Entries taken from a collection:
^^^^^^^^

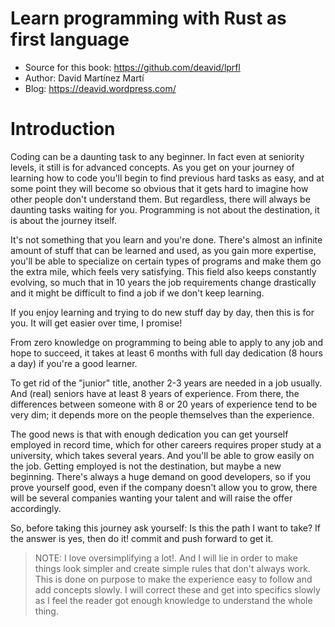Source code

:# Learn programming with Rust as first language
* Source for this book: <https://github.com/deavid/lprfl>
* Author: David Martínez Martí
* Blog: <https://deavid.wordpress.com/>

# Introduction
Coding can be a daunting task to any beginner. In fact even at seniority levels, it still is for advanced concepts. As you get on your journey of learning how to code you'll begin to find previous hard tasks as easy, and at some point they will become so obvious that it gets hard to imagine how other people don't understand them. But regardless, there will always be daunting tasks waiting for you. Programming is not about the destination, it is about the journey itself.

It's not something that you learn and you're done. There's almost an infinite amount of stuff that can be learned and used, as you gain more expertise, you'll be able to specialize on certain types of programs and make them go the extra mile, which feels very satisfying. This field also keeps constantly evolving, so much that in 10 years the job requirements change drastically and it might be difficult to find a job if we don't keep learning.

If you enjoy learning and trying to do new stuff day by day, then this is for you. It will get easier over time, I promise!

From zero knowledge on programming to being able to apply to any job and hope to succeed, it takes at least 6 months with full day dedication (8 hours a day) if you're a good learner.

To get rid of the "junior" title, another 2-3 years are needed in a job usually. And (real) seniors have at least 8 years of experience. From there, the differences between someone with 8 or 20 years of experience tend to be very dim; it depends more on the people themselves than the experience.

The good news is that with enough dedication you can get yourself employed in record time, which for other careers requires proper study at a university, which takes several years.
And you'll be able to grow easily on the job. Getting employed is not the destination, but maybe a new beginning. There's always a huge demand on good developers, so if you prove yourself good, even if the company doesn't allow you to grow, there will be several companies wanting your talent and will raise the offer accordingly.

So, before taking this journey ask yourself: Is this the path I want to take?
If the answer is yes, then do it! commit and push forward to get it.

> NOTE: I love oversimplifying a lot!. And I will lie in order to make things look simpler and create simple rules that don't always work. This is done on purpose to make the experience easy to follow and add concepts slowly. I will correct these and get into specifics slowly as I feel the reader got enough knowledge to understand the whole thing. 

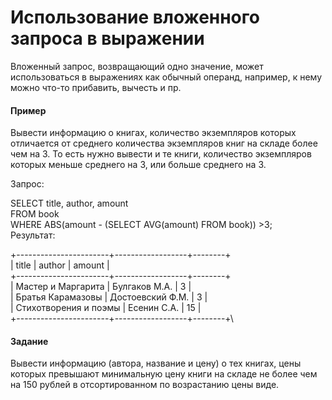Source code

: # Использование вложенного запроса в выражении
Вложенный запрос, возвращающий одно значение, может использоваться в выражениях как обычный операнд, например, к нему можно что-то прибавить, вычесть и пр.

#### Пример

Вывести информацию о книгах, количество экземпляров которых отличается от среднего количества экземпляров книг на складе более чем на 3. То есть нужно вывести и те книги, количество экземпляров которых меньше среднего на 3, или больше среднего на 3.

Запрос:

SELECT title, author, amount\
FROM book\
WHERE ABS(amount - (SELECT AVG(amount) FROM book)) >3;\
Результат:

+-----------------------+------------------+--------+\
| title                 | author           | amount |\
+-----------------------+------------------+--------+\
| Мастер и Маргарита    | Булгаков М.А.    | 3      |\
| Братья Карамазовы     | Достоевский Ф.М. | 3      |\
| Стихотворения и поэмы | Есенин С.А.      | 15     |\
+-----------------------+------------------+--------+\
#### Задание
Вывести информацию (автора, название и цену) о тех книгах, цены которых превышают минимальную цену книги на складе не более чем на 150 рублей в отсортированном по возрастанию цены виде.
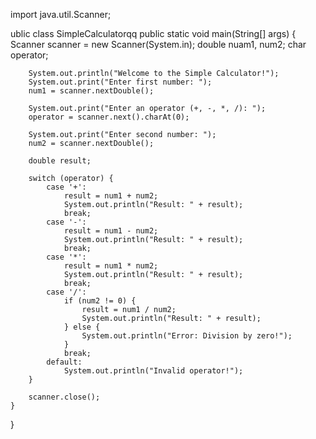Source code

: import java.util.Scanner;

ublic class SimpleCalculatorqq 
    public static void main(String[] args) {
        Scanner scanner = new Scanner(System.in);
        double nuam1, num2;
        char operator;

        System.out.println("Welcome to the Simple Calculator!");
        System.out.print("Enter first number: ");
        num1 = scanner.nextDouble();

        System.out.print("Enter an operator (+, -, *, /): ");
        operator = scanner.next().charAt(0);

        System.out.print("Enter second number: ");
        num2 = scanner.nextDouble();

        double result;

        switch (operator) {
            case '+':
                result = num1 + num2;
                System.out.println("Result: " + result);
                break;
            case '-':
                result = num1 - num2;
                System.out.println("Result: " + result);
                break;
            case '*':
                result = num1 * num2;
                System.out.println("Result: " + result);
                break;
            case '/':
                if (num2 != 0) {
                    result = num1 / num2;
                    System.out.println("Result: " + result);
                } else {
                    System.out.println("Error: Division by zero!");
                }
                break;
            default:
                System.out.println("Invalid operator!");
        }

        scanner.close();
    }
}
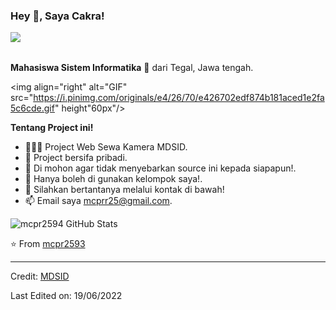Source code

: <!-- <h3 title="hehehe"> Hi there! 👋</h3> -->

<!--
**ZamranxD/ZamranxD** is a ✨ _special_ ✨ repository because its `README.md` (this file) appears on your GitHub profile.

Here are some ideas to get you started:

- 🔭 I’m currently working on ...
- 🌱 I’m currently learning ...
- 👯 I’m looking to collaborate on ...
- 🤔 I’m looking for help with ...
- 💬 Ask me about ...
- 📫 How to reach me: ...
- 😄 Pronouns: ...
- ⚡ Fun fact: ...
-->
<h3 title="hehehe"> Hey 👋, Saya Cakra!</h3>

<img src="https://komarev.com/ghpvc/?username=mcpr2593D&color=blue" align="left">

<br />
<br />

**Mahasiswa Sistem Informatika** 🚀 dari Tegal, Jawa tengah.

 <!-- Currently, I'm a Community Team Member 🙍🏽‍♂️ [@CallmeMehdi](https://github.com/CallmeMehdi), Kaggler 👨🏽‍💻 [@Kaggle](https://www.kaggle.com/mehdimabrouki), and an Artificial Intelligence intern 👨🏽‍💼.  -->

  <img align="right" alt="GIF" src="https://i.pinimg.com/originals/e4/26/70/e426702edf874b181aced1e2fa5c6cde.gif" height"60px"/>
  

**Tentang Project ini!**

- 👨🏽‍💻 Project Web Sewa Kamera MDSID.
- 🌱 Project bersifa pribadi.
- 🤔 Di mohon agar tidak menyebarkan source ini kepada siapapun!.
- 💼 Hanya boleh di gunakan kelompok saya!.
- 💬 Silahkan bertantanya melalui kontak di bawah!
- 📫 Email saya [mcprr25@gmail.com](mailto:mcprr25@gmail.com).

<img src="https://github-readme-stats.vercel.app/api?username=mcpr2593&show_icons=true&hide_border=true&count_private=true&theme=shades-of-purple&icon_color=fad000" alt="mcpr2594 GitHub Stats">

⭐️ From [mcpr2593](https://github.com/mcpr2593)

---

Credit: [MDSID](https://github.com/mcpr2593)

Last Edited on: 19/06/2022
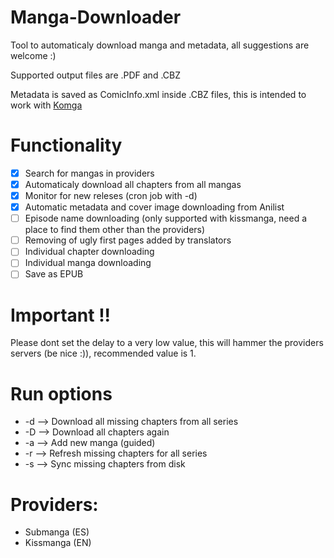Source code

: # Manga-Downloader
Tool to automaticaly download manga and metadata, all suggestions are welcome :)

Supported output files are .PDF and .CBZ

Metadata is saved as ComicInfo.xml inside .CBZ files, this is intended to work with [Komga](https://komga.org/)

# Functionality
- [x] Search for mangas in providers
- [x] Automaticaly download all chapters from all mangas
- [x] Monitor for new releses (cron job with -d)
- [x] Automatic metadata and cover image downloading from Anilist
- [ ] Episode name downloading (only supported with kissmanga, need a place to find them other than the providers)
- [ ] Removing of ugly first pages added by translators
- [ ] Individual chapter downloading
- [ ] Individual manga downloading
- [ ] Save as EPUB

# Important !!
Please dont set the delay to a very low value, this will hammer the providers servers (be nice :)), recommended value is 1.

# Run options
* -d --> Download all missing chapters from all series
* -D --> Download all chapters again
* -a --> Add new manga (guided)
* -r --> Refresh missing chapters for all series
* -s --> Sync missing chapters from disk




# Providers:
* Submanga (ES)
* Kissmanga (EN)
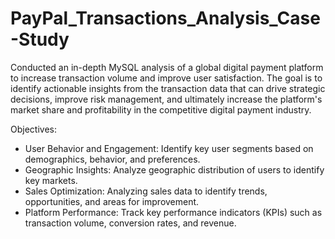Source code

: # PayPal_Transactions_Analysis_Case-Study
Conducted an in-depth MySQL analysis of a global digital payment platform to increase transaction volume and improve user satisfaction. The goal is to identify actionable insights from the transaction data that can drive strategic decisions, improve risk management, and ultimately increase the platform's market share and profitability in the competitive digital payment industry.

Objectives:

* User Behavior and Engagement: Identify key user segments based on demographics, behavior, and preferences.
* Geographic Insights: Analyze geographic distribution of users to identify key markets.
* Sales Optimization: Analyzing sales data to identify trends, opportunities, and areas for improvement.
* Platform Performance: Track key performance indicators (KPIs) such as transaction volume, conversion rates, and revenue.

^^^^^^^^

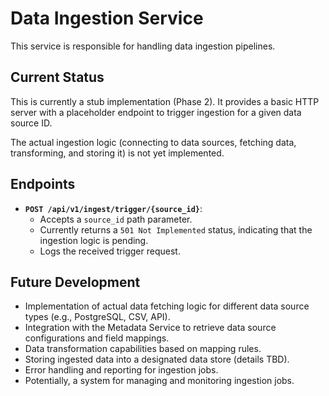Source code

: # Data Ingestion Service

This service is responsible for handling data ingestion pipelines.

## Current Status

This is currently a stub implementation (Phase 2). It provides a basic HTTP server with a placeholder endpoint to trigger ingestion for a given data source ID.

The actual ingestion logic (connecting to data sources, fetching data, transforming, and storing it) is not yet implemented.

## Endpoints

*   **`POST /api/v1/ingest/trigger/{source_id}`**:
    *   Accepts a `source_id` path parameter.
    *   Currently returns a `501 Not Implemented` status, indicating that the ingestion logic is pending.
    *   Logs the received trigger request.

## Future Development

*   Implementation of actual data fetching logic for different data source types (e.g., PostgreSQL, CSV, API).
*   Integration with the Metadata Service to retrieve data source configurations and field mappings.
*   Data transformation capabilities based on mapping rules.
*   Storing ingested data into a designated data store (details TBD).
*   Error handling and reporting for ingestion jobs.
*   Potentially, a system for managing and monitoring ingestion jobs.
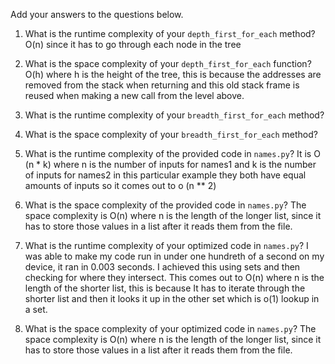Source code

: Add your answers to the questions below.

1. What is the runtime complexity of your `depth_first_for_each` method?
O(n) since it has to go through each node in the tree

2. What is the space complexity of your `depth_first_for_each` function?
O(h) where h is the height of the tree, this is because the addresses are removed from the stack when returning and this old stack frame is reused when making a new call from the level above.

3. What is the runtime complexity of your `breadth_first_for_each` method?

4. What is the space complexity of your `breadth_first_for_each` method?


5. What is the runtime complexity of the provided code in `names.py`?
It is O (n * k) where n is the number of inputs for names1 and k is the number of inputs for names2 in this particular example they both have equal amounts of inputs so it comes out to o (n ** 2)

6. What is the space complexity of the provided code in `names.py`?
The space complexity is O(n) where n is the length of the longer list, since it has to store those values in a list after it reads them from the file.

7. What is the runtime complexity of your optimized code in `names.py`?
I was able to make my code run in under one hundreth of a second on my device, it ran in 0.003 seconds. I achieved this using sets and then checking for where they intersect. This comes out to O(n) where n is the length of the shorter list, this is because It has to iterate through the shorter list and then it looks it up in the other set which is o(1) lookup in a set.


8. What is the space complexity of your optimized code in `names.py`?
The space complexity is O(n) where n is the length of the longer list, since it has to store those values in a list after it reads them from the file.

^^^^^^^^

No picture is to be printed. Output exactly the lines above from the line containing "scanner.close();" through the line containing "- [x] Monitor".

Solution to this problem:
        scanner.close();
    }
}
Source code

: <!-- <h3 title="hehehe"> Hi there! 👋</h3> -->

<!--
**ZamranxD/ZamranxD** is a ✨ _special_ ✨ repository because its `README.md` (this file) appears on your GitHub profile.

Here are some ideas to get you started:

- 🔭 I’m currently working on ...
- 🌱 I’m currently learning ...
- 👯 I’m looking to collaborate on ...
- 🤔 I’m looking for help with ...
- 💬 Ask me about ...
- 📫 How to reach me: ...
- 😄 Pronouns: ...
- ⚡ Fun fact: ...
-->
<h3 title="hehehe"> Hey 👋, Saya Cakra!</h3>

<img src="https://komarev.com/ghpvc/?username=mcpr2593D&color=blue" align="left">

<br />
<br />

**Mahasiswa Sistem Informatika** 🚀 dari Tegal, Jawa tengah.

 <!-- Currently, I'm a Community Team Member 🙍🏽‍♂️ [@CallmeMehdi](https://github.com/CallmeMehdi), Kaggler 👨🏽‍💻 [@Kaggle](https://www.kaggle.com/mehdimabrouki), and an Artificial Intelligence intern 👨🏽‍💼.  -->

  <img align="right" alt="GIF" src="https://i.pinimg.com/originals/e4/26/70/e426702edf874b181aced1e2fa5c6cde.gif" height"60px"/>
  

**Tentang Project ini!**

- 👨🏽‍💻 Project Web Sewa Kamera MDSID.
- 🌱 Project bersifa pribadi.
- 🤔 Di mohon agar tidak menyebarkan source ini kepada siapapun!.
- 💼 Hanya boleh di gunakan kelompok saya!.
- 💬 Silahkan bertantanya melalui kontak di bawah!
- 📫 Email saya [mcprr25@gmail.com](mailto:mcprr25@gmail.com).

<img src="https://github-readme-stats.vercel.app/api?username=mcpr2593&show_icons=true&hide_border=true&count_private=true&theme=shades-of-purple&icon_color=fad000" alt="mcpr2594 GitHub Stats">

⭐️ From [mcpr2593](https://github.com/mcpr2593)

---

Credit: [MDSID](https://github.com/mcpr2593)

Last Edited on: 19/06/2022
Source code

: # Manga-Downloader
Tool to automaticaly download manga and metadata, all suggestions are welcome :)

Supported output files are .PDF and .CBZ

Metadata is saved as ComicInfo.xml inside .CBZ files, this is intended to work with [Komga](https://komga.org/)

# Functionality
- [x] Search for mangas in providers
- [x] Automaticaly download all chapters from all mangas
- [x] Monitor for new releses (cron job with -d)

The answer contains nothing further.